While the country might be associated with Marlborough Sauvignon, New Zealand has much more to offer. Recently returned from the country, Amanda Barnes explains why Syrah is emerging as one of its most prized varieties, producing complex and cellar-worthy styles

New Zealand’s Syrah has won a disproportionate number of awards. Less than one percent of the country’s wine production is Syrah, yet it claims six percent of New Zealand’s Fine Wine acknowledgements and has recently scooped several big international trophies. There may not be much to go around but, as the growing accolades prove, demand for New Zealand’s Syrah has never been higher. Plantations have more than tripled in the last 15 years, closing in on 500 hectares. It’s been a fast rise to fame for a variety that had – until recently – all but disappeared from New Zealand’s shores.

In 1832 James Busby brought the first Syrah cuttings into New Zealand and Australia. Shiraz took off in Australia but in cool-climate New Zealand it struggled to ripen and few vintners warmed to its charms. It was abandoned by producers and dwindled to just a few experimental vines in a viticultural research station. When funding dried up in 1984, the station was declared ready for the bulldozer and so was Syrah’s underwhelming history in New Zealand.

The spontaneous actions of a soil scientist, however, changed Syrah’s fate. Dr Alan Limmer rushed to the rescue of a handful of Syrah vines as the bulldozers moved in. He planted the vines in Hawke’s Bay where they thrived in the warmer climate and, to everyone’s surprise, New Zealand’s Syrah was saved from extinction at the last hour. Almost all of New Zealand’s Syrah plantings today can be traced back to these rescued vines.

Today Syrah is the third most planted red variety in New Zealand and over three quarters of those plantings are in Hawke’s Bay. The warm and sunny region was known for its ability to ripen Bordeaux varieties but it wasn’t until the early 1990s that producers started unlocking its potential for Syrah – especially in the subregion of Gimblett Gravels, an old river bed with deep gravel soils.

One of the most emblematic Syrah wines of Gimblett Gravels is Le Sol made by Craggy Range. Since its launch in 2002, Le Sol was an instant hit for its full-bodied and rich style – quite the anomaly for New Zealand’s wines at the time.
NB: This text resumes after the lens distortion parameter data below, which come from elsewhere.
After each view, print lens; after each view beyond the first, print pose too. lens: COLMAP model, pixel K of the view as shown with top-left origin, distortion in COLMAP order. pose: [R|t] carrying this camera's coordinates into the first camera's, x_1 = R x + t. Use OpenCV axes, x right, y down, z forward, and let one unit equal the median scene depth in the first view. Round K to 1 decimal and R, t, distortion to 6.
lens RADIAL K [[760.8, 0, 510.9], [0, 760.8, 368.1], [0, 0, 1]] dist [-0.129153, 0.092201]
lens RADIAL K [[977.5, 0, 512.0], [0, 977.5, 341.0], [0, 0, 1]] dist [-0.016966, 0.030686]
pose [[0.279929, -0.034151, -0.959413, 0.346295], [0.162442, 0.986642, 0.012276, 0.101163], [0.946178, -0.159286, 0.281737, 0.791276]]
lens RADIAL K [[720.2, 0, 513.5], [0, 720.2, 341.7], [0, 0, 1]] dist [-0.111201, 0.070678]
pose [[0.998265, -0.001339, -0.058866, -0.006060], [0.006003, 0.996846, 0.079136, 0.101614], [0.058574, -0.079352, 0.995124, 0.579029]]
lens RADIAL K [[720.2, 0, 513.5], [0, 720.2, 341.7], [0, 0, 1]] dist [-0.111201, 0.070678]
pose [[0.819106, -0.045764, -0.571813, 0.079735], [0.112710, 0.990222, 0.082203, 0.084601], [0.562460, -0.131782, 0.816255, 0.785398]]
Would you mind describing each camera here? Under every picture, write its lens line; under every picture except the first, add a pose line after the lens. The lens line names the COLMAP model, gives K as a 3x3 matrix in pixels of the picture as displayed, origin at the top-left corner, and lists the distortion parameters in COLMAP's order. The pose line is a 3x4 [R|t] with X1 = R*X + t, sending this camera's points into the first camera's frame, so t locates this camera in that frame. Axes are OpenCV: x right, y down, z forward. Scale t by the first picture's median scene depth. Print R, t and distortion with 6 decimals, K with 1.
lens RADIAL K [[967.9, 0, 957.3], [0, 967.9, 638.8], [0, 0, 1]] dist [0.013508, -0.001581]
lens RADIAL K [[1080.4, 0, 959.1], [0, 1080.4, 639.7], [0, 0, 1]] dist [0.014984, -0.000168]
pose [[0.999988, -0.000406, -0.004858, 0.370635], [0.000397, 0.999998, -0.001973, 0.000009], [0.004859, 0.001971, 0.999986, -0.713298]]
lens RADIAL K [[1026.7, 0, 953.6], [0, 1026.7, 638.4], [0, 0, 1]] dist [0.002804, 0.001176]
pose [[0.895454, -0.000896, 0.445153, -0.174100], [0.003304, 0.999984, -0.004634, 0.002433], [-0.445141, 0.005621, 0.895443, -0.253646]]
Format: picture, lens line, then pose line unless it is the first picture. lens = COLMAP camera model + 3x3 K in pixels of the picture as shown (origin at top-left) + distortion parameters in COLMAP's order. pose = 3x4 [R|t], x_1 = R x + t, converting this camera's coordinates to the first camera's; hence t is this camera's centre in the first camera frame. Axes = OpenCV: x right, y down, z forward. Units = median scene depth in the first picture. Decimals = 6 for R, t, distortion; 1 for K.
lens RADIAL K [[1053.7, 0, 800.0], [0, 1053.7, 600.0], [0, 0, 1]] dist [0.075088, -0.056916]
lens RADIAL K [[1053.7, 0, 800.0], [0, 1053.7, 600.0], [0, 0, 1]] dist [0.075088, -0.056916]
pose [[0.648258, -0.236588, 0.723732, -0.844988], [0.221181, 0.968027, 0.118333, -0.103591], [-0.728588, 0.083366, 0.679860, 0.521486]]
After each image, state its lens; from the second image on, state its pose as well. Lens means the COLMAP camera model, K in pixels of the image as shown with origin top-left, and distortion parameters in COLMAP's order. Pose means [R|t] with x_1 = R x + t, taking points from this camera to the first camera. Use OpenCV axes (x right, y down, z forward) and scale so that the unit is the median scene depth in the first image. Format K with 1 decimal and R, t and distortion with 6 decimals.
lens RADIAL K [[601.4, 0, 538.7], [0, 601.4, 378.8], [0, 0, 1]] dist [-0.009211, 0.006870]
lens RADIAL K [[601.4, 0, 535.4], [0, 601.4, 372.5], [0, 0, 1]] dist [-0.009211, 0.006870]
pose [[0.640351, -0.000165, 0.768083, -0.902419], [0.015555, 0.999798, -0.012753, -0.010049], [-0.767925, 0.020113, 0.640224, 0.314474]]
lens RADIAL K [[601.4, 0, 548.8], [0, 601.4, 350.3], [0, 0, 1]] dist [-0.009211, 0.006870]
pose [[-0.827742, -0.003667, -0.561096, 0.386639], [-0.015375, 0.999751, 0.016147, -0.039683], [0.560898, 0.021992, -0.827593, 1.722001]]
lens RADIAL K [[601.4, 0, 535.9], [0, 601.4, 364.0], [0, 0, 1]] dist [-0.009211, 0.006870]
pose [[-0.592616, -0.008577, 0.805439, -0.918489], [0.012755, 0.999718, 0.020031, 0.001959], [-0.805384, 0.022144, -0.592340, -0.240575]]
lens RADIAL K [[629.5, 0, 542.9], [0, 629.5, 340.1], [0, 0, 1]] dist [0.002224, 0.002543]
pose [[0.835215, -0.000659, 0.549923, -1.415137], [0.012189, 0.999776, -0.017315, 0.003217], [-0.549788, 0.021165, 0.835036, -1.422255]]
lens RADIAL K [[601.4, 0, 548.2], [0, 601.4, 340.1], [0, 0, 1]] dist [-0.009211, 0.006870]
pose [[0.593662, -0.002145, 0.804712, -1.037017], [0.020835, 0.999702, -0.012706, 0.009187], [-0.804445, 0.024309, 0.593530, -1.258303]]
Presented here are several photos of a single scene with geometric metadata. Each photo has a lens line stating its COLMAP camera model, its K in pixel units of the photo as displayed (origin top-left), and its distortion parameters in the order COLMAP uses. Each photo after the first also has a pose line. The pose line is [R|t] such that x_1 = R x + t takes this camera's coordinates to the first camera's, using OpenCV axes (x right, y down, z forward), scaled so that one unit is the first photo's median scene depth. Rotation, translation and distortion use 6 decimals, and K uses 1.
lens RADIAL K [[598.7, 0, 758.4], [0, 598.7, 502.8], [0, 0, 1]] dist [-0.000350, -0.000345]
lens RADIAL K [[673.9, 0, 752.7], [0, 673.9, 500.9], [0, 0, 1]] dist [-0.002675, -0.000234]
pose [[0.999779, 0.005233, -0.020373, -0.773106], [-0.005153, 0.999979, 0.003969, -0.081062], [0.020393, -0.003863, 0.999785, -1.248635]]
Tasting a vertical (2002 to 2016) of Le Sol in Hawke’s Bay earlier this year showed not just the wine’s ageing potential (the 2004 stood up remarkably well and 2011 was only just beginning to hit its stride), but also the gradual change in approach and confidence in the individuality of Hawke’s Bay Syrah.

The early 2000s were more focused on achieving full ripeness, perhaps in defence of the widely-held and inaccurate belief that New Zealand couldn’t make full-bodied red wines; the resulting wines more closely resemble stereotypical “New World” Syrah styles with dense fruit concentration. From the 2013 vintage, however, there’s clearly a confidence in its peppery dark fruit, refreshing spine of acidity and palate power that comes with the territory (more akin to Northern Rhône than old-school Australian Shiraz). The modern vintages of Le Sol are more lithe, spicier and more focused and – if the earliest vintages are anything to go by – they will have a cellaring potential for some 15 years or more.

Compared to Sauvignon Blanc, the motor of New Zealand’s wine industry, Syrah is still diminutive in size. But for what it lacks in proportion, it certainly makes up for in personality and the true colours of New Zealand’s Syrah are beginning to shine.